Background: For ten years, I’ve run a mailing list of about 110 people, most of whom have been casual offline acquaintances  for a dozen years or more. Occasionally, someone’s email starts bouncing and I have to remove that person from the list.

Today, I received an email from one of the people who has been removed in the last few months, asking how to resubscribe. I sent a message to him with the requested information and received this auto-reply a few seconds later. All personally-identifying text has been changed to “YYYY”, but the message is otherwise reproduced here in its entirety:

Subject: Undelivered Mail to Mr. YYYY.

Your message was not delivered to Mr. YYYY because
the e-mail address that you have sent the message
from is not recognized as being associated with
a known correspondant of his.

IF YOU HAVE RECIEVED THIS NOTICE, YOUR MESSAGE WAS
NOT DELIVERED.

If your message is important, please telephone him as
messages from legitimate corespondents are important.

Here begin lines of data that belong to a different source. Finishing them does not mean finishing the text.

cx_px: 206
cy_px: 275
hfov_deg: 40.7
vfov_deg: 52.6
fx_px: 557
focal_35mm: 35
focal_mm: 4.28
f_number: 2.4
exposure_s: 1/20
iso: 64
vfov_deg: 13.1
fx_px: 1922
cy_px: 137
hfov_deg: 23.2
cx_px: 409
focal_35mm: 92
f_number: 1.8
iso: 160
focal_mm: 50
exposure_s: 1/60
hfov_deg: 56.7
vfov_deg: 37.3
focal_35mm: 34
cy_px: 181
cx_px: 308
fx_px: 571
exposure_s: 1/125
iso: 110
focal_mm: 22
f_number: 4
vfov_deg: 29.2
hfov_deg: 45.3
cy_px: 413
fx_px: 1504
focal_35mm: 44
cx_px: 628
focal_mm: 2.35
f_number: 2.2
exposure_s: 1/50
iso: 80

Alternately, resend it to YYYY@myprivacy.ca and follow
the instructions you recieve from the mailer.

Due to the amount of spam recieved by these accounts,
e-mail will only be accepted from addresses that have
explicitly been added to Mr. YYYY’s list of established
correspondants.

If you are an existing correspondant and have just changed
your e-mail address, please send Mr. YYYY a message from your
old account, or contact him by phone to be added to the list.

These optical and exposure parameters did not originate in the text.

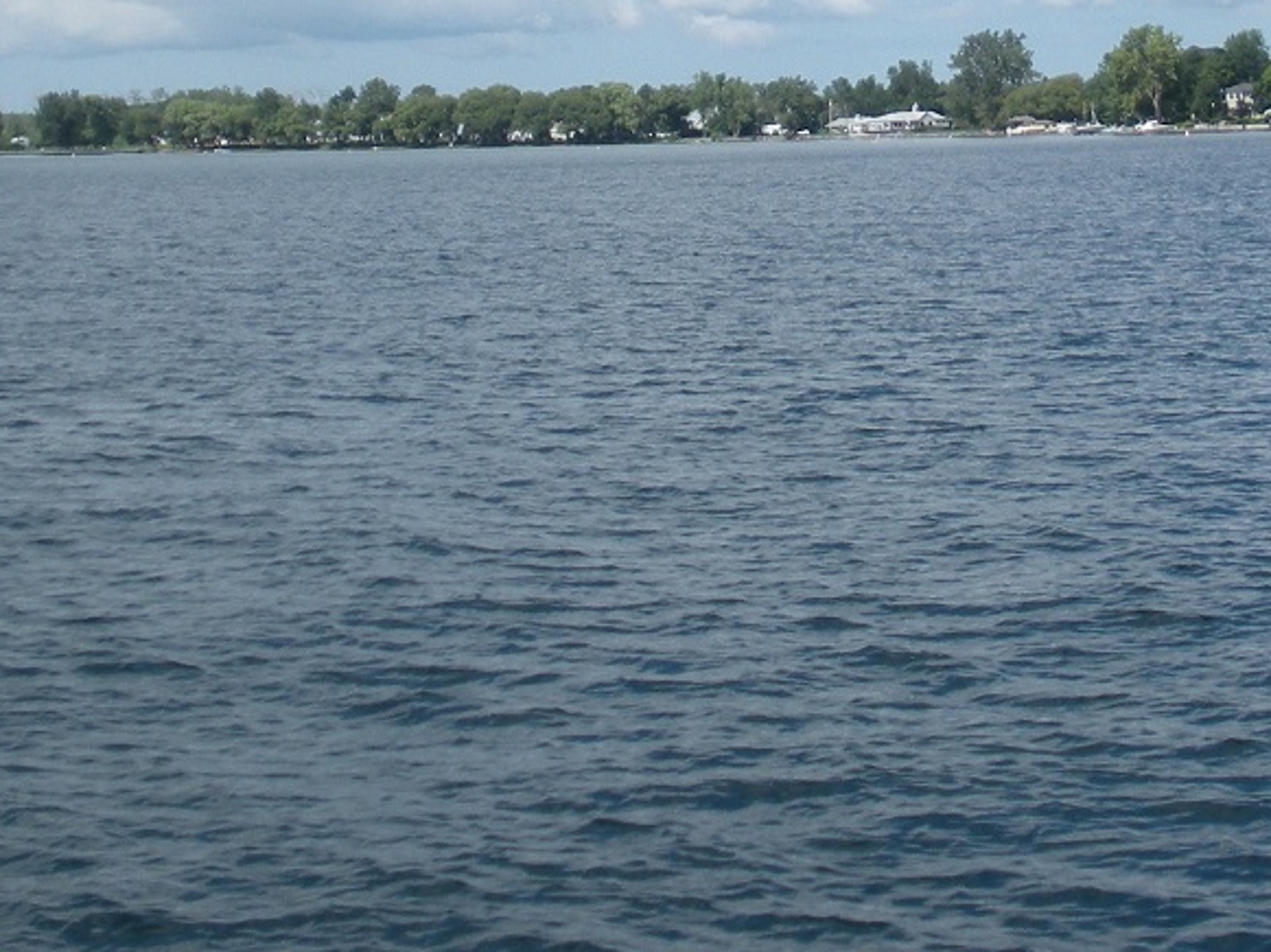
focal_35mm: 93
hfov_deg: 20.8
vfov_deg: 15.4
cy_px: -154
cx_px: 1057
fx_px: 3413
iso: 64
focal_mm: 6.3
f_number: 3.5
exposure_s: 1/750
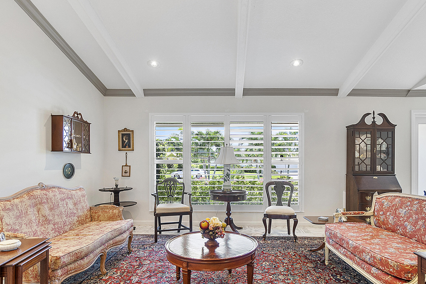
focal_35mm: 20
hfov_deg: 83.8
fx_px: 237
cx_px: 228
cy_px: 168
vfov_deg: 61.5
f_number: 9
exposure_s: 1/30
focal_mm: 10
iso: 250
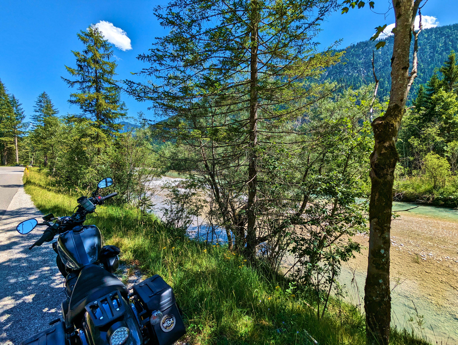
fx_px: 212
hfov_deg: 94.4
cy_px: 172
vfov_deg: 78.2
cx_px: 229
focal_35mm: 16
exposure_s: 1/1192
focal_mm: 2.35
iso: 51
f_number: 2.2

If you have been referred to Mr. YYYY by someone else, please
contact him by telephone, as thanks to spam, e-mail is not a
reliable communications method.

Thank you.

Well. So he sends me a message asking for information, but then can’t even be bothered to receive my reply? I can assure Mr. YYYY that my message wasn’t all that important to me, so I won’t be jumping through any additional hoops to deliver it. Especially since I have exchanged email with Mr. YYYY at least as far back as July 1995 and as recently as December 2006.

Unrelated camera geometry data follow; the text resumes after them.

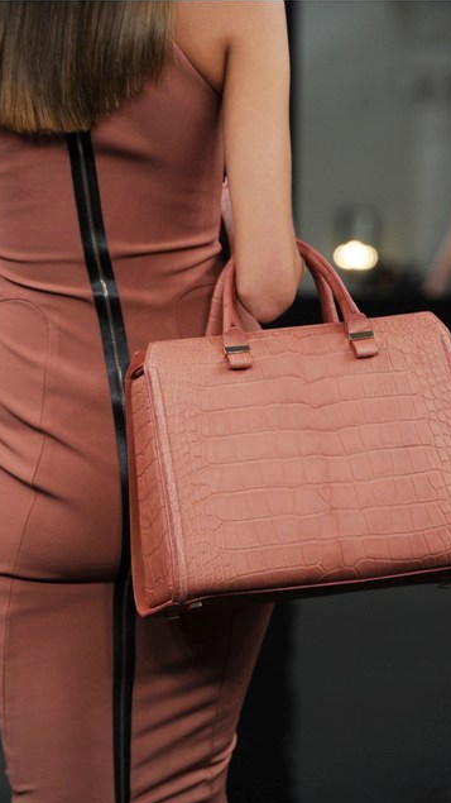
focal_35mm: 211
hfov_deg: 5.8
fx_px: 4488
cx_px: 239
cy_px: 403
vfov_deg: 10.2
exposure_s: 1/200
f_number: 6.3
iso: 1600
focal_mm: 200
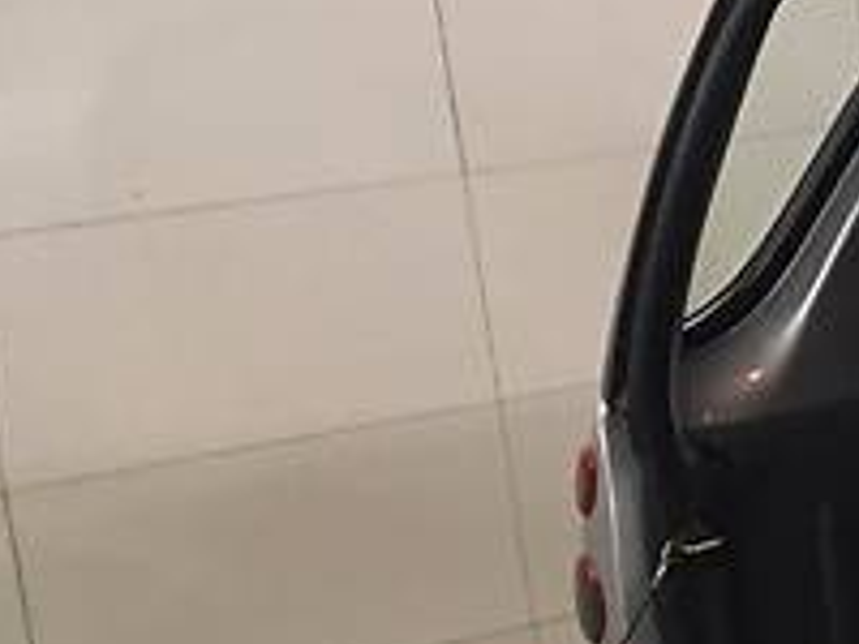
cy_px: 416
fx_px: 2879
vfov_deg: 12.8
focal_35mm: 116
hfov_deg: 15.2
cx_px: 1422
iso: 200
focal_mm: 4.2
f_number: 2.2
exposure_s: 1/25
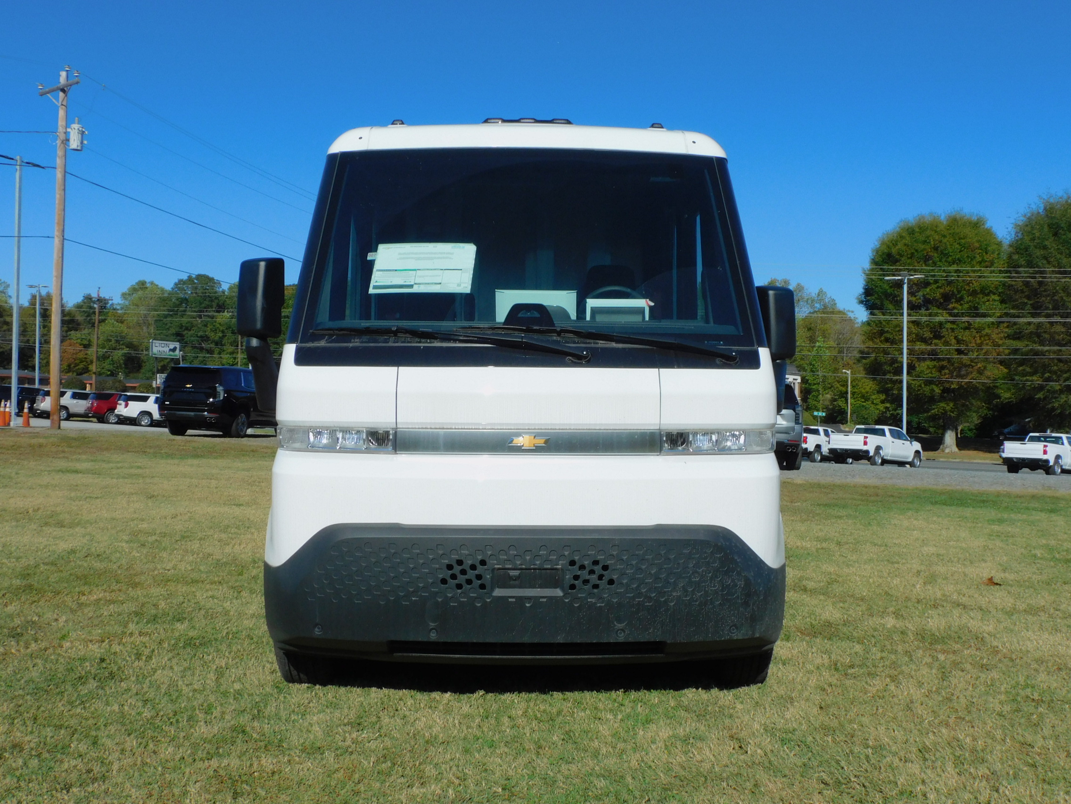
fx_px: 1021
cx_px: 536
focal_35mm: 33
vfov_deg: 42.9
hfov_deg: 55.4
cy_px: 402
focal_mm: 5.9
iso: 125
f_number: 5.1
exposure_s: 1/1250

But the auto-response poses a larger question: is this is what the Internet has really come to? Has spam made life so miserable that it’s ruined email, the very tool that spawned it?

By rough count of my mail logs, I’ve received about 17,250 email messages in the first eight weeks this year. Of those, slightly more than half, 8750, were automatically filtered out as spam. Another 1500 were trapped in secondary spam folders, and 3500 were from various mailing lists that I’m on. That leaves about 3500 messages that made it all the way into one of my inboxes, of which only about 200 have been from legitimate personal correspondents outside of mailing lists.

So that’s a total spam volume of 8750 + 1500 + 3300 = 13,550, or 78% of all of my email, or about 240 spams every day. Yikes. But looking at it another way, automated and semi-automated filtering has handled 10,250 spams, or 75% of all of my spam, leaving me with a spam volume of 3300 messages over eight weeks. That’s fewer than 60 a day and, while still high, is a little lower than the number of daily messages on the mailing lists that I read. And I haven’t even implemented such spam-killers as greylisting.

It’s hard for me to imagine that Mr. YYYY receives much more spam than me. And it’s equally hard for me to imagine that Mr. YYYY, at least as accomplished a UNIX geek as me (and probably moreso), is unable to configure a simple scoring system like SpamAssassin to automatically filter the vast bulk of his spam. So why use the the sledgehammer of an absolute whitelist when the more delicate rubber mallet of a greylist or scoring system will do the work? Beats me. But in the end, it doesn’t hurt anyone other than Mr. YYYY.